Global şirketlerin aktiflerini incelediğimizde ise toplam malvarlıkları içerisinde fikri ve sınai mülkiyet haklarının oranı yüzde 80’den fazla paya sahip. Yanı sıra ülkemizde de global marka kimliğine kavuşmuş birçok üretici arsa ve üretime yatırım yapmanın dışında marka, patent ve Ar-Ge kısımlarına odaklanarak özgün ürünler geliştiriyor. Velhasıl, arsa ve üretim kapasitesini artırma çalışmaları sanayicilerimiz için ne kadar önemliyse Ar-Ge ile fikri ve sınai mülkiyet hakları alanındaki çalışmalar da en az o kadar önemli olmalı.
Kilogram başı ihracatı artırmanın yolları
Bugün Çin’in kilogram başı ihracat değeri 4 dolara, Almanya’nın 5 dolara ve ABD’nin de 4 doların üzerine çıkmış durumda. Bu ülkeleri incelediğimizde aralarındaki ortak noktalardan birisinin de patent alanında yaptıkları başvuruların milyonlar seviyesinde yer alması. Bu durum Japonya, Güney Kore ve Rusya içinde geçerlidir. Bizim de gelişmekte olan ülke statüsünden gelişmiş ülke statüsüne yükselmemizde şüphesiz ki patent, faydalı model ve tasarım çalışmaları yadsınamaz bir yere sahip.

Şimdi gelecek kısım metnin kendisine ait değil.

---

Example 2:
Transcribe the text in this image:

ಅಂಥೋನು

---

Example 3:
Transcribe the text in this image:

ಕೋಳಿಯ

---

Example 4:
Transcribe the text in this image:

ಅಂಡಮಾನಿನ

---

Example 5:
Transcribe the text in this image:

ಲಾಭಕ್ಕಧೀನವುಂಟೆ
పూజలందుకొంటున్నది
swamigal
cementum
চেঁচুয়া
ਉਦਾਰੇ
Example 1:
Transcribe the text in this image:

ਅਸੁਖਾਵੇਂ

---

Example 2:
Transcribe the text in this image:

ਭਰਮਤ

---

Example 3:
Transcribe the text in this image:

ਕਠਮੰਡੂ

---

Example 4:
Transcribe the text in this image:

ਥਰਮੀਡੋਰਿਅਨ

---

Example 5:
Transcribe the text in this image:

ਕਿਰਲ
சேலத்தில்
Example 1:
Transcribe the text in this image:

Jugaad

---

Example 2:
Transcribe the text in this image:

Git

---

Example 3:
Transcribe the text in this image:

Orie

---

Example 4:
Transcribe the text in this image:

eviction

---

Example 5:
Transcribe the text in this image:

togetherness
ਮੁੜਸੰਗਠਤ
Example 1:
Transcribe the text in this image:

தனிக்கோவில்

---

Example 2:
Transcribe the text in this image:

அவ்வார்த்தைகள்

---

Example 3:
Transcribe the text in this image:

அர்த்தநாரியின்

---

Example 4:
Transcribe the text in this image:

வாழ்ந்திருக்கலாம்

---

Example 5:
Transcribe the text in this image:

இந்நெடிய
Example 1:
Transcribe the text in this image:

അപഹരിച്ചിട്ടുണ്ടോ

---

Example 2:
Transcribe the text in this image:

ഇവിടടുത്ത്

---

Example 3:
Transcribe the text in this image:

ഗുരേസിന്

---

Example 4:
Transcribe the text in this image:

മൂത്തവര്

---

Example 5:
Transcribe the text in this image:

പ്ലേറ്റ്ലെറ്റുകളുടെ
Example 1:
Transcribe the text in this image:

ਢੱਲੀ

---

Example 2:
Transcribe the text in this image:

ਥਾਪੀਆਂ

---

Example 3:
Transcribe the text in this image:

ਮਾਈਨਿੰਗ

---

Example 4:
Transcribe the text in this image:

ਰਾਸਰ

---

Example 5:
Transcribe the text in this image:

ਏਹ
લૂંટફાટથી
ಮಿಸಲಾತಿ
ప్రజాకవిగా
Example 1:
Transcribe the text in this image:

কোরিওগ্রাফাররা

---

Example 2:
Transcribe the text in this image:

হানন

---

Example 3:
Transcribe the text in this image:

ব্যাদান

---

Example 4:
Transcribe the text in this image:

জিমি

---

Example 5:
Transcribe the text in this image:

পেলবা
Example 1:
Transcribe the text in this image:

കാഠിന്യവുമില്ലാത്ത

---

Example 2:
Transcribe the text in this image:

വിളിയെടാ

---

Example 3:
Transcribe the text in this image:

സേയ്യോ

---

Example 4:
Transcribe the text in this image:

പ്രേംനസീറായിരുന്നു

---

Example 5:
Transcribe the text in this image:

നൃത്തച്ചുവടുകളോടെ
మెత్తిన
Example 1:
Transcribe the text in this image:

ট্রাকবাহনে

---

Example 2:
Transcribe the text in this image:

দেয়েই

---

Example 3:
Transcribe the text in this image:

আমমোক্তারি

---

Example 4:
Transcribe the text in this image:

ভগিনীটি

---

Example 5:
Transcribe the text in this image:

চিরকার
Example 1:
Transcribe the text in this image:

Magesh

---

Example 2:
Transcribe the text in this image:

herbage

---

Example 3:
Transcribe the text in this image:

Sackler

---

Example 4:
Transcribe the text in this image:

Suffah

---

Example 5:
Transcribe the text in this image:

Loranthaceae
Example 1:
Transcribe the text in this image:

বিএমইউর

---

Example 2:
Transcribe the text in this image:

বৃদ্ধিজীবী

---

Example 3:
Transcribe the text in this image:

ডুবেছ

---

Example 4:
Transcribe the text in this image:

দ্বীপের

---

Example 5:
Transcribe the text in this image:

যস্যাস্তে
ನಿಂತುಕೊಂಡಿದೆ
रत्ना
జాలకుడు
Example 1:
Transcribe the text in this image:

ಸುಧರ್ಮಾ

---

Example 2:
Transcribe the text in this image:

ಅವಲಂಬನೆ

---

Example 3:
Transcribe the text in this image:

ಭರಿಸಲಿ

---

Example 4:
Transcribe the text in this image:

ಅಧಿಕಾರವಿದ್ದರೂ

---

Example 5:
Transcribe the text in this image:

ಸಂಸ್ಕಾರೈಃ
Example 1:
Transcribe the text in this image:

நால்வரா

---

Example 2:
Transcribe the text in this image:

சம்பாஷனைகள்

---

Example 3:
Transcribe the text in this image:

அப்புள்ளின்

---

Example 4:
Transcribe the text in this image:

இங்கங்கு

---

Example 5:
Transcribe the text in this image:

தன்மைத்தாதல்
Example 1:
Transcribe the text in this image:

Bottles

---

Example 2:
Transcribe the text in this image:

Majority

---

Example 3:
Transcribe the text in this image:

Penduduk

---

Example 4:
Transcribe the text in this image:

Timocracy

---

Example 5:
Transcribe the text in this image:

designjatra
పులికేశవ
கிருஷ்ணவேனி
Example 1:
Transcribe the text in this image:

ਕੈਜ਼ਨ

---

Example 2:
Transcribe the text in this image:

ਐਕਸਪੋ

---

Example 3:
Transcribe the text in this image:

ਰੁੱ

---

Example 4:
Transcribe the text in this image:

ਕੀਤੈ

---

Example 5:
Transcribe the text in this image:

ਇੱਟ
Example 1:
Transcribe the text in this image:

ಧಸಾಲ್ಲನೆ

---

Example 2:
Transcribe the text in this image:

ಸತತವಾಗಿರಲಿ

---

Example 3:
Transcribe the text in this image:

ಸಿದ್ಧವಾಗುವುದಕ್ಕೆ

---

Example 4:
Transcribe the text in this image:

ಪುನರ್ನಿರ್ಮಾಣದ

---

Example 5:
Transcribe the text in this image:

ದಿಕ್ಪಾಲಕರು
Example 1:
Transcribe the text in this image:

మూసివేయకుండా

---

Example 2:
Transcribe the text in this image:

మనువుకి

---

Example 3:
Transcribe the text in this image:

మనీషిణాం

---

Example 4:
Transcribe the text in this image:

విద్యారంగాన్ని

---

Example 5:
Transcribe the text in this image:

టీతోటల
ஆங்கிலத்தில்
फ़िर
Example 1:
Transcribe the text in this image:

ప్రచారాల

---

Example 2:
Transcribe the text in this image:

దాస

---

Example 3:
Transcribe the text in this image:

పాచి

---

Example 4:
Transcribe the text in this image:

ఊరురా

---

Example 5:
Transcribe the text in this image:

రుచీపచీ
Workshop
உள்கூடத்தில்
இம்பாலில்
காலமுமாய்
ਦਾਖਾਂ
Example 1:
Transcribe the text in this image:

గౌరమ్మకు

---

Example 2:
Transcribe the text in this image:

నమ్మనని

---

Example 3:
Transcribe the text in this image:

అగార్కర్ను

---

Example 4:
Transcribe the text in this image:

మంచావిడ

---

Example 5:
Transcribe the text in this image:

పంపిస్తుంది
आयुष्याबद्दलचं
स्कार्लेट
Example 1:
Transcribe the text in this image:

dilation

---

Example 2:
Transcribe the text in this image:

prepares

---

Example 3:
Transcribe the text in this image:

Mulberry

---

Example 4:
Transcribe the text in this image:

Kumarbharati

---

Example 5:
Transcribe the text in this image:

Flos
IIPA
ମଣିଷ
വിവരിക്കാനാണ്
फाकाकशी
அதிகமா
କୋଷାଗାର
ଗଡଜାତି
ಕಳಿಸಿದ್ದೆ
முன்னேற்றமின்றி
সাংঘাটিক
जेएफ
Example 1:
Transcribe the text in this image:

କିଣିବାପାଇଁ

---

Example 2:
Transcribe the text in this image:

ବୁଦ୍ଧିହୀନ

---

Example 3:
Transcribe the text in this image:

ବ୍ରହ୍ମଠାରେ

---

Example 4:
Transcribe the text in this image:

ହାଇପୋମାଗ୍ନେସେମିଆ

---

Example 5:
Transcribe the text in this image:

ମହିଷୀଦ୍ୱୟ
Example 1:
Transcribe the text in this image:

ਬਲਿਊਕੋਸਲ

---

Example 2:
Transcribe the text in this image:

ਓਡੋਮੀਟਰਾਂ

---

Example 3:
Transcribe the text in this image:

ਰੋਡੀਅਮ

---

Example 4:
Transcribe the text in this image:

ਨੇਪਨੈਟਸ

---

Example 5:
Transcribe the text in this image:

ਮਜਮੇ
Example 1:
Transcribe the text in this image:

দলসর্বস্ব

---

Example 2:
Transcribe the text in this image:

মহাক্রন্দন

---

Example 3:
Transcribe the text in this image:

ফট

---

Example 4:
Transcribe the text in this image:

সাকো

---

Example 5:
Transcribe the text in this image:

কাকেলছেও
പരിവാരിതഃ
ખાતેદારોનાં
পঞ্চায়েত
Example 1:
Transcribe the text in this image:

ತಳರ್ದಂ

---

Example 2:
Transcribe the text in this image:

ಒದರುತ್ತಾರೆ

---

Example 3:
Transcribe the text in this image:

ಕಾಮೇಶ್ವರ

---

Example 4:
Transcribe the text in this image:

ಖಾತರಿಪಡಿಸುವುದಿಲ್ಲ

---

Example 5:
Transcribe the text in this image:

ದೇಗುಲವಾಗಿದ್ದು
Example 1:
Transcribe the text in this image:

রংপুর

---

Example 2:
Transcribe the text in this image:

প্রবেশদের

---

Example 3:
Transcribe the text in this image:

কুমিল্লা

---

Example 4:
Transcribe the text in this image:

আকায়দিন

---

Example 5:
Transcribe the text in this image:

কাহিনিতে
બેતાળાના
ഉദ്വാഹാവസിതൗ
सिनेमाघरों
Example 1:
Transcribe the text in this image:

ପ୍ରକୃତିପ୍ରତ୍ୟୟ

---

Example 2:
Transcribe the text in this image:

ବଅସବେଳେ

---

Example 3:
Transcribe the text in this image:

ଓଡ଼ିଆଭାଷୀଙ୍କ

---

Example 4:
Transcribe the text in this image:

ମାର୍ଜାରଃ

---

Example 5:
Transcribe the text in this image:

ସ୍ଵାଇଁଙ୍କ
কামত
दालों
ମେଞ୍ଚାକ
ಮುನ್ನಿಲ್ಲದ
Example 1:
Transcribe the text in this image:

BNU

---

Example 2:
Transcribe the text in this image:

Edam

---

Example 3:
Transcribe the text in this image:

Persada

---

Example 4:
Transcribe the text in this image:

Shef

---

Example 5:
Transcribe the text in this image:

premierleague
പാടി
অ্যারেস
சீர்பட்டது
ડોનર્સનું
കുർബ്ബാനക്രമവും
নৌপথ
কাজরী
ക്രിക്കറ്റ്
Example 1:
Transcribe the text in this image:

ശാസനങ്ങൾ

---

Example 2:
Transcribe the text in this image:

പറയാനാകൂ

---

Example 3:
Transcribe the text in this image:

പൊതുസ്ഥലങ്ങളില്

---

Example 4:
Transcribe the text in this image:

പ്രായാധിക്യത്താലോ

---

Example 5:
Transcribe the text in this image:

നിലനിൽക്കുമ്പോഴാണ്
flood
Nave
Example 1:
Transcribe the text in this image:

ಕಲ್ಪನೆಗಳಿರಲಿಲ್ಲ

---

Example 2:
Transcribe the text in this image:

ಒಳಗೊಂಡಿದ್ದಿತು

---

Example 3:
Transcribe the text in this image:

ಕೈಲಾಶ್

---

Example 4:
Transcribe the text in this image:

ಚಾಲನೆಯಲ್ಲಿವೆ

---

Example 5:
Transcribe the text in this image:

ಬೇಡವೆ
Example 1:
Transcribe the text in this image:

Yılın ilk dört aylık karnesi
Ülkemizde gerçekleştirilen patent başvurularını incelediğimizde ise ilk dört aylık dönemde toplamda 4 bin 361 başvuru yapılmış durumda. Faydalı modelde 824, tasarımda 13 bin 934, markada 56 bin 124 ve coğrafi işaret konusunda da 136 başvuru yapılmış. Verileri değerlendirdiğimizde ise bu rakamların ilerleyen dönemlerde daha da artacağını söylemek mümkün. Özellikle yeşil dönüşüm ve sürdürülebilirlik alanında yapılan patent çalışmalarının giderek yaygınlaşması bize bu yönde önemli ipuçları veriyor. Birçok sektörün şu anki ana gündem maddesi bu. Fikri ve sınai mülkiyet alanındaki başvuruları incelediğimizde ise başvuru yoğunluğunun sürdürülebilirlik tarafında olduğunu görmek mümkün.